Imuran - high cancer risk for me
 

I'm going to the doctors on Monday and he wants to put me on Imuran. I read a bunch of stuff about how it can cause cancer. What has me worried is that my father and his father had acute myeloid leukemia and died from it. My dad's sister had breast cancer and died from it. My mom had cancer in the uterus, and hysterectomy was a success, her mom had colon cancer and died from it. My sister has non hodgkins lymphoma and is still living, and another sister has breast cancer and is going through the process of getting a mastectomy. My daughter had cancer of the cervix which was operated on successfully.

There's just too much cancer in my family that I think it will be unwise to take Imuran. I don't know if there are any other immuno-suppressants out there that don't have a risk of cancer. If you know of any let me know and I'll let my doctor know.

It's one of those choices my Dr told me about. You are damned if you do and damned if you don't. Heck life it's self is a huge risk. I went through the same thing. I had colon cancer, got that taken care of then started Imuran about 2 years later. I stayed on Imuran for 1 year and it did nothing but made me sick as hell. I lost 35 pounds. I am now on Cellcept and doing much better. That said Cellcept has the same risks. Since I went on Imuran I have had 4 skin cancers removed. I have my colon checked real regular and see a skin Dr very regular.

All this said I want to say that Imuran may not make you sick or that Cellcept will help you. All these treatments affect each of us differently. It took us 2 1/2 years to find what works for me. I told my wife when this crazy disease hit me 2 1/2 years ago that this was going to be one big experiment. That's why they call it "praticing medicine".

Good luck with your treatment,
Mike

Mike,
All that being said, is the cellcept worth the risk? Is it helping?

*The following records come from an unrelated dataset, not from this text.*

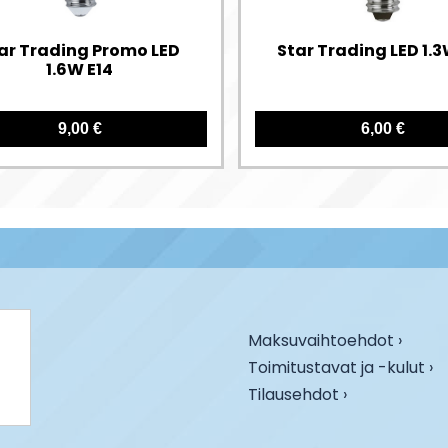
ar Trading Promo LED
Star Trading LED 1.3
1.6W E14
9,00 €
6,00 €
Maksuvaihtoehdot ›
Toimitustavat ja -kulut ›
Tilausehdot ›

Yes Cellcept has helped me along with 20mg of prednisone and mestinon. I don't think mestinon helps me but I take it inspite of the stomach issues. It took us 2 1/2 years to figure out what works. I haven't had IVIG in over 4 months but that said again I don't think IVIG has ever helped me. All this being said each MG patient has to find what works for them. Feel free to ask any questions you may have. I may have to ask the boss (wife) she knows way more about MG than I do. She never lets me get a treatment without her approval. After 2 1/2 years we are still learning. I feel better now than in a long time. I would guess I'm about 80% of normal. I have learned a lot during this time.
I wish you the best with your treatment
Mike

My neurologist already mentioned cellcept and I suspect he is going to pull that rabbit out of his hat soon.

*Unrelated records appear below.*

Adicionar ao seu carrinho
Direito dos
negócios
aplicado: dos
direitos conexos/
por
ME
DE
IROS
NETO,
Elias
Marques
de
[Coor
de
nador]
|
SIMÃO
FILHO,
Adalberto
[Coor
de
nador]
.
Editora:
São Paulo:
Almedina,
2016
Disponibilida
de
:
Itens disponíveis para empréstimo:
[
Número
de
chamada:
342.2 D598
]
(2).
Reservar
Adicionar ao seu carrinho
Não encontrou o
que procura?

What are the side effects? (Except the obvious things like making you die of cancer.)

How long did it take to help?

How expensive is it?

Southblues I hit my knees every morning and thank God for my good fortune. I am retired military so in 2 1/2 years of MG I have not spent one penny. Last year alone my IVIG treatments were over $500,000. I can't really help you with how much it costs.

It took about 8 months for the Cellcept to kick in. As for side effects I haven't noticed any. I think my dose is 2500 a day. When I was getting IVIG there was a lady there that was doing good on Cellcept but after 2 years it quit. She is now on the next step up. If you want to know what that is I'll find out for you.
Mike

I want to know everything there is to know. Thanks.

Me too!! I hate this disease and I read everyday on this board. I have a copy of Dr Howard's book on MG that I can email you, if you send me a PM with your email address.
Mike

The doc wants to take me off of Mestinon to try the Imuran, but I'm afraid that I won't be able to breath without without it. If something is working then why try something else to establish a base line? I may not be able to physically do things I used to but if I can't breath none of that matters. I don't know how Imuran works or if it will help with breathing, but I'm afraid of trying something that might end up disastrous, especially with my family history. Maybe I should talk to the doctor about a back up plan.

I think that all immuno-suppressants will increase the chance of cancer as well as infectious diseases by the very nature of what they are. They decrease your immune system's response to those things. They also decrease your immune system's attack on your neuromuscular junction which is what you want.

I agree that I would be scared to totally give up the mestinon cold turkey. I would at least keep some on hand in case things get bad.

I imagine that your doctor hopes that the immuran will make it so that you don't need the mestinon.